Small South Korea has historically had trouble dealing with large China, yet Seoul’s officials have now found the courage to stand up to Beijing, which had earlier rushed to the defense of the students. So what is the most powerful country in the history of the world doing about its Chinese student problem?
Chinese students in the United States made a series of death threats last month. The most prominent incident involved Grace Wang, a Duke freshman who tried to mediate between twelve pro-Tibet protestors and a crowd of about 500 angry people, mostly Chinese citizens. As a result, her home in China was vandalized, her family there was forced into hiding, and she became the target of death threats in the United States.

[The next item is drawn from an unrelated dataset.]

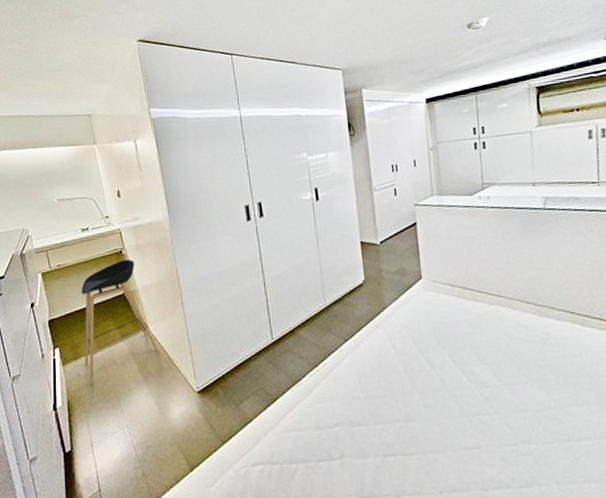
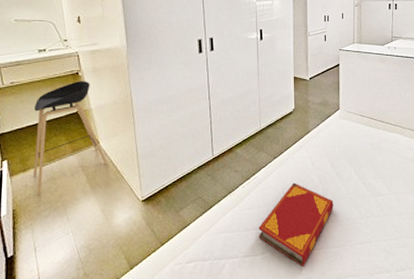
hardback book: none [333,370,426,476] -> present [258,182,334,267]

Those who made threats against Wang should be found, jailed, and, if foreign nationals, deported. And that goes for all the others who made death threats on American colleges during the last couple months. Universities are vital institutions, and attempts to undermine freedom of expression on campus strike at the heart of our society. There should be zero tolerance for such intolerance. And Washington needs to send a clear message to Beijing, which appears to have orchestrated the “pro-China” demonstrations of students.
It’s bad enough that the Chinese Communist Party represses China’s people. It’s worse when it seeks to repress ours.